株式会社NTTデータ
東急セキュリティ株式会社
イッツ・コミュニケーションズ株式会社
(株)NTTデータ、東急セキュリティ(株)およびイッツ・コミュニケーションズ(株)の3社は、この度、横浜市青葉区みたけ台地区において実施した、ICタグを利用した子供見守りサービス アイセイフティ実証実験の結果をまとめましたので、公表します。
実験の概要
地域の保護者と警備会社が連携して、横浜市青葉区のみたけ台地域の小学生などにRFIDタグをもたせて、子供達を犯罪から守るためのサービスの実証実験を行いました。
実験の目的
近年、通学路等で子供が事件や事故に遭うケースが増えていますが、新興住宅地などの都市周辺地域では、共働き世帯の増加とともに隣人同士の交流も乏しく、街や地域社会として大人が互いに助け合い、子どもを見守り、育んでいくような仕組みが失われつつあることから、各家庭だけで有効な対応策を講じるのは、費用面や稼働面において困難な状況にあります。

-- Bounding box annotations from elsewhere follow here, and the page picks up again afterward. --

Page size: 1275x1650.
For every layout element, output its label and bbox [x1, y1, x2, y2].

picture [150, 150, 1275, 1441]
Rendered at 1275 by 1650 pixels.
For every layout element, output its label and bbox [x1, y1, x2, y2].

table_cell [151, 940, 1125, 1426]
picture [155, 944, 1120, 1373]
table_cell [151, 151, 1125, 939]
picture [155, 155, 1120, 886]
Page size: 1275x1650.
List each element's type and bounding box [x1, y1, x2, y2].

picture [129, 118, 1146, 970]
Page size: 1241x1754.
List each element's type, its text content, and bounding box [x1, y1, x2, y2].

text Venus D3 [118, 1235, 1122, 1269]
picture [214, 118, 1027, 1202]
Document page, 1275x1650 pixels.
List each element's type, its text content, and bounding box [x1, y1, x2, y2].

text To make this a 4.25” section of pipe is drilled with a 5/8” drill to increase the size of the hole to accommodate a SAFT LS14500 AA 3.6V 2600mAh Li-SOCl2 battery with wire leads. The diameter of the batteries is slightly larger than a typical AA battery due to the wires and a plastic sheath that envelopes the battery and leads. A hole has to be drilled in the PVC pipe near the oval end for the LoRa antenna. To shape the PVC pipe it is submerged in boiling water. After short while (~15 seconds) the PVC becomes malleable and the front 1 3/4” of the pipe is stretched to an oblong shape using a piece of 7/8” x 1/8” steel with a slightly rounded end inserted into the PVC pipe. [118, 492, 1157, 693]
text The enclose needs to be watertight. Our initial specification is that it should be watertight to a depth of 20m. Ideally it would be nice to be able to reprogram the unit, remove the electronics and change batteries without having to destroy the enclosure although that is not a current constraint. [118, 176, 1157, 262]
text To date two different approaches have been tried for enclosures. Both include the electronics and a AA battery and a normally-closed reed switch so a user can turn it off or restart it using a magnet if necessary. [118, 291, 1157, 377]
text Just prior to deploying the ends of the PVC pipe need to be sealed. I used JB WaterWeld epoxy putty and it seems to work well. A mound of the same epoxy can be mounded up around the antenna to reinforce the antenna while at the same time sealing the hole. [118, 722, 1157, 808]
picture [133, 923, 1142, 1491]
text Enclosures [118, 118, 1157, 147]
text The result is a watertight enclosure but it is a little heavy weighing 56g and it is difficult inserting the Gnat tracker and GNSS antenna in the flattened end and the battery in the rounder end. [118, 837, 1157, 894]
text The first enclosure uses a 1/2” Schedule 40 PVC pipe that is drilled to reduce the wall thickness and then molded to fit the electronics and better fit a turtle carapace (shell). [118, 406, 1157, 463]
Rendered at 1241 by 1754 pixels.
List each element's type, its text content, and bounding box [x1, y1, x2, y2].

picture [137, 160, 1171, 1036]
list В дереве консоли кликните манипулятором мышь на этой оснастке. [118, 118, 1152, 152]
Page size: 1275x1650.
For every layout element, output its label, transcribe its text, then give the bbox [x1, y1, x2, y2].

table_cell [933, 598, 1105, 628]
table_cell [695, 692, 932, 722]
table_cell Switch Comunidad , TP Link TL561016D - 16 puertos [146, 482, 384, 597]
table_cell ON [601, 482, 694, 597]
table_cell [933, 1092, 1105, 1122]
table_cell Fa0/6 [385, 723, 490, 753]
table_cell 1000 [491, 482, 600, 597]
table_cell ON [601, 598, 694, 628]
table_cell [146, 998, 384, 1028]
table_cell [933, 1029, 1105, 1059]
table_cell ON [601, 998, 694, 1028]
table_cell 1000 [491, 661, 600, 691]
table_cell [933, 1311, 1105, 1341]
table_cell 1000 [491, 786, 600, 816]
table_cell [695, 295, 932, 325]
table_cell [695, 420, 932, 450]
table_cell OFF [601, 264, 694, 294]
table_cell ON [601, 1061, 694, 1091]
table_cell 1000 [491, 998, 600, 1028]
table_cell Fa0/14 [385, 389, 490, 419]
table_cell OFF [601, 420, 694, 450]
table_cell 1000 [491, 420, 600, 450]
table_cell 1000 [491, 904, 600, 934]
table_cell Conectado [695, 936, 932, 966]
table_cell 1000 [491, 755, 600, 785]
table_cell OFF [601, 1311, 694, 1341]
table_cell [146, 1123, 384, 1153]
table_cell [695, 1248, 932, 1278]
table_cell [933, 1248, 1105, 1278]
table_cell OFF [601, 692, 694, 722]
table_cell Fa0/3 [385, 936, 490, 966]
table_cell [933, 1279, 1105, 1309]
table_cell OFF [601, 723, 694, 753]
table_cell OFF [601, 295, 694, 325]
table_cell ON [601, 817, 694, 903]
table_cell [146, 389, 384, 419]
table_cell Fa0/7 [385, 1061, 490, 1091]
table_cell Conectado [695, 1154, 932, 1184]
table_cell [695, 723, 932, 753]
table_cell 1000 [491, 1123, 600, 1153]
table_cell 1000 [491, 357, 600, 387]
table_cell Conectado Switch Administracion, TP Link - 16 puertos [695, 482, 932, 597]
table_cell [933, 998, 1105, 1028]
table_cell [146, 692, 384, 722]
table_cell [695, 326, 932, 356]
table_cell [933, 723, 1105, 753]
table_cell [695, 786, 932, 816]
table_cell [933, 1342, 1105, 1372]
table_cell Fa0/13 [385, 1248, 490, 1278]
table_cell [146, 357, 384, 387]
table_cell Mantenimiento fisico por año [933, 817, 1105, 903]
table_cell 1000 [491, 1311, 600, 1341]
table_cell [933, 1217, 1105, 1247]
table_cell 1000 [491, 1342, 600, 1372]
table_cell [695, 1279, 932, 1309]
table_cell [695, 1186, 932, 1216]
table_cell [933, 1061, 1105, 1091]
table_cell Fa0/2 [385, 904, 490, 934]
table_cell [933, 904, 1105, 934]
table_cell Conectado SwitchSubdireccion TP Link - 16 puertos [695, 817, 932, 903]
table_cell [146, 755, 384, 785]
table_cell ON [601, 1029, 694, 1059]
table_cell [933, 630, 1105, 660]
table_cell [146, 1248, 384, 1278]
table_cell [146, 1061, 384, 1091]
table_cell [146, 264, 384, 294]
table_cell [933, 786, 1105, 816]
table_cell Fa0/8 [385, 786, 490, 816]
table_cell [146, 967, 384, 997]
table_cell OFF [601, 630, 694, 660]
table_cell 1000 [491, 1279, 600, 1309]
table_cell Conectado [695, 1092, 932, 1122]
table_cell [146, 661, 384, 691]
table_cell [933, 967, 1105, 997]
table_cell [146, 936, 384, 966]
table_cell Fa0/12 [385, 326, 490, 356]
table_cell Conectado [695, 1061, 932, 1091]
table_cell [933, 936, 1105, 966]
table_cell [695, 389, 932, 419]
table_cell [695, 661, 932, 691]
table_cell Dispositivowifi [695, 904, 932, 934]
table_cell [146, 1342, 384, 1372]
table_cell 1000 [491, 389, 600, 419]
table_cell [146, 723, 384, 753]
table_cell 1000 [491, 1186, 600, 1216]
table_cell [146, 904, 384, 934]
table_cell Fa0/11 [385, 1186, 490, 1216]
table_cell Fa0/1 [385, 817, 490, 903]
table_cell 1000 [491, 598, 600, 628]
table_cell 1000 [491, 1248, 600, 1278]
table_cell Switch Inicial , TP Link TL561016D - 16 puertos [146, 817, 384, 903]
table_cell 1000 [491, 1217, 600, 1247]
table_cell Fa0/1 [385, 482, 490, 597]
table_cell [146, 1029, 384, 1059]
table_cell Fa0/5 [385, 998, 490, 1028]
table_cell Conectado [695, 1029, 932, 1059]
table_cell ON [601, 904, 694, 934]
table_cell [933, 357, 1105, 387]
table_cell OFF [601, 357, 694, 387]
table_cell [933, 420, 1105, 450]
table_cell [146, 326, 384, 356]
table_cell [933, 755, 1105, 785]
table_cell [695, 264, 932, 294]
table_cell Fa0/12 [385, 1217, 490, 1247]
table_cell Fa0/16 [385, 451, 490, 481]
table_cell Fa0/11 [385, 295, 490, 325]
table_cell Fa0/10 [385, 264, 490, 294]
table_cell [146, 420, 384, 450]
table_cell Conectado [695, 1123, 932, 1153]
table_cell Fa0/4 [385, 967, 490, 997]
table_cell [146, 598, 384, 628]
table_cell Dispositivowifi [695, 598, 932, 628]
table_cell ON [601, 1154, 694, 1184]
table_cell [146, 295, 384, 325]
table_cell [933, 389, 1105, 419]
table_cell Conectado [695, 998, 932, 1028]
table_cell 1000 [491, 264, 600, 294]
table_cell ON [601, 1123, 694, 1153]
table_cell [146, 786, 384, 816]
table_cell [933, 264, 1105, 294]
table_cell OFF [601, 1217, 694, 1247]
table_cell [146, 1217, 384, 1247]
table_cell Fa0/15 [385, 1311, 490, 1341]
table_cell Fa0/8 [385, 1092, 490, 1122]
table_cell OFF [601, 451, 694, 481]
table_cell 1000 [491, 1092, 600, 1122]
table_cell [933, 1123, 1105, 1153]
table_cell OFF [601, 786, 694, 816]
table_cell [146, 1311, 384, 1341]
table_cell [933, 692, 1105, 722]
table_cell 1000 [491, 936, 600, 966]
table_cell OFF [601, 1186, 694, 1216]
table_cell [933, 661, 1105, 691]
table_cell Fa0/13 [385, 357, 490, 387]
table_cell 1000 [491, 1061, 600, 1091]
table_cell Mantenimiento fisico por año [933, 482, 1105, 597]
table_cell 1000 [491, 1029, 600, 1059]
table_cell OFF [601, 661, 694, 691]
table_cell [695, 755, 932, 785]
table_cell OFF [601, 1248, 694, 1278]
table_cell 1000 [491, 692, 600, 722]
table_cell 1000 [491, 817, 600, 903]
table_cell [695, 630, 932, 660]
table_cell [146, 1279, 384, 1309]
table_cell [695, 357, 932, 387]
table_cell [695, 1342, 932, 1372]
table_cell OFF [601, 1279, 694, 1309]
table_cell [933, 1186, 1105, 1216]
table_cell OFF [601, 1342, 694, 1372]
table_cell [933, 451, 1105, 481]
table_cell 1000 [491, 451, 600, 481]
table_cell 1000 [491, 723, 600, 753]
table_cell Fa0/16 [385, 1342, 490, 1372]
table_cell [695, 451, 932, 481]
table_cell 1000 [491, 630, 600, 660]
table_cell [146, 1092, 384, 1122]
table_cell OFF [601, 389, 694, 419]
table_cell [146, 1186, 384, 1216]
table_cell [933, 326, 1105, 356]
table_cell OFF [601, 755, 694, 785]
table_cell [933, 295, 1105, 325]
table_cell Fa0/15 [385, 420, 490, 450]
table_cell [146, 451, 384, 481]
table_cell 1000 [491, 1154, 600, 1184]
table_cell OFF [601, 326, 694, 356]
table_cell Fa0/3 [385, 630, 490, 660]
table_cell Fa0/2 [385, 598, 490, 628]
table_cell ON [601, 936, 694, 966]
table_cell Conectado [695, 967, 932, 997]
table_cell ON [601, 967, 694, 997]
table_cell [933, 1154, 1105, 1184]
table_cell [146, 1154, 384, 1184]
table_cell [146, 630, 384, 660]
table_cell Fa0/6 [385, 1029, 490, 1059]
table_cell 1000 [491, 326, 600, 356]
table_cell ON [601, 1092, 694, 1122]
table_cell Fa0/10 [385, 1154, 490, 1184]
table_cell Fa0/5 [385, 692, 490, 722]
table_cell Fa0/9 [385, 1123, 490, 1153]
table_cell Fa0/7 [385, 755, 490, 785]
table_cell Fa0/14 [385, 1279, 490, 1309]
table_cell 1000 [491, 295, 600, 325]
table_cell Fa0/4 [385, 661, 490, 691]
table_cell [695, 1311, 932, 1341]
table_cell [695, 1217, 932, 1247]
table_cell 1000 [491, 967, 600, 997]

そこで、NTTデータ、東急セキュリティおよびイッツ・コミュニケーションズの3社は、ITを使って子どもの安全に関心の高い保護者同士の連携を促進し、子どもの安全を守る仕組みづくりを行うとともに、地域社会の再生に貢献できるサービスを提供できないかと考え、今回の実証実験を行うことになりました。
そこで、NTTデータ、東急セキュリティおよびイッツ・コミュニケーションズの3社は、ITを使って子どもの安全に関心の高い保護者同士の連携を促進し、子どもの安全を守る仕組みづくりを行うとともに、地域社会の再生に貢献できるサービスを提供できないかと考え、今回の実証実験を行うことになりました。
実施期間
平成17年4月5日(火)から7月31日(日)の118日間
実験項目
検証したのは以下3つのサービスです。
- 通報駆けつけ
タグを持つ児童(見守り対象者)は、困ったことが起きた場合にタグの通報ボタンを押すと、あらかじめ登録された近所の保護者および警備員が助けに駆けつけてくれるサービスです。(別紙2を参照願います) - 登下校(見守り)通知
見守り対象者が街中に設置されている身守りスポット(ICタグの電波を受信するレシーバ)のそばや校門を通過すると、保護者宛に通過情報をメールでお知らせするサービスです。 - 居場所検索
インターネットや携帯電話のブラウザ機能を利用して、保護者が児童の居場所を確認することができるサービスです。(別紙3を参照願います)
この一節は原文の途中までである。